7. The naturalistic detail of life in Birkenau: the trains, the passengers crowded, arriving, getting ready for the gas chambers, the stripping, the clothes, the men locking the doors, the screams? Sorting the clothes, burning the bodies? Their compensation in freedom and eating well?
8. The portrait of the soldiers, the Nazis, the guards, the interrogation of the women, torture, the executions of the men by shooting, the women being shot as hostages, the woman running to the electrified fence? The exasperation of the officer who didn't get the information about the uprising and the use of the powder?
9. Hoffmann and Max, the big bald man and his role of leadership, Abramowicz and his freedom, clothes and hat, moving around? The different roles of leadership in the group, influences? Abramowicz and his information about the uprising? The hurried starting of the uprising, the riots, the shooting, the attempts at escape, the explosives?
10. The women in their huts, the bonds, taking the powder from the factory, being tortured but not revealing the truth? The horror of their torture and deaths?
11. The girl who survived, bringing her out, concealing her, Hoffmann and Max trying to do a good thing? Bringing in the doctor?
12. The Commandant and Harvey Keitel's presence and style, command, his incessant drinking, attitudes towards the men, to the doctor? His supervising and prowling? His shooting Abramowicz? Keeping the doctor alive?

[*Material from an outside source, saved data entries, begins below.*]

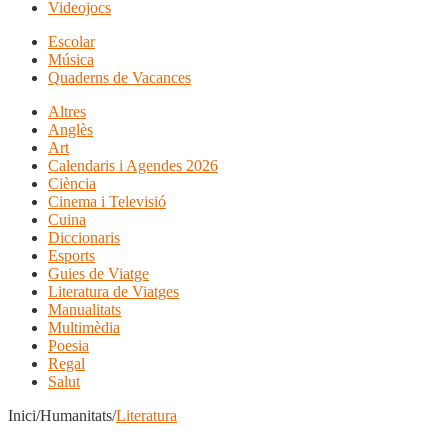
Videojocs
Escolar
Música
Quaderns de Vacances
Altres
Anglès
Art
Calendaris i Agendes 2026
Ciència
Cinema i Televisió
Cuina
Diccionaris
Esports
Guies de Viatge
Literatura de Viatges
Manualitats
Multimèdia
Poesia
Regal
Salut
Inici/Humanitats/
Literatura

13. The doctor, his choices, family, working for Mengele, his skills, his comforts? Going to the smothered man? The men not talking to him? Helping to revive the girl? Giving the commandant the information about the uprising, surviving, watching the executions of the men and the girl running down the road?
14. The uprising and its futility, the deaths? The surviving men lying of the ground, Hoffmann and Max talking, bonded together in death? The girl watching, running out to the gate in freedom, her being shot?
15. The impact of the Holocaust on film, its reality and effect? Perceived by later generations? That it never happen again? Themes of guilt? Understanding?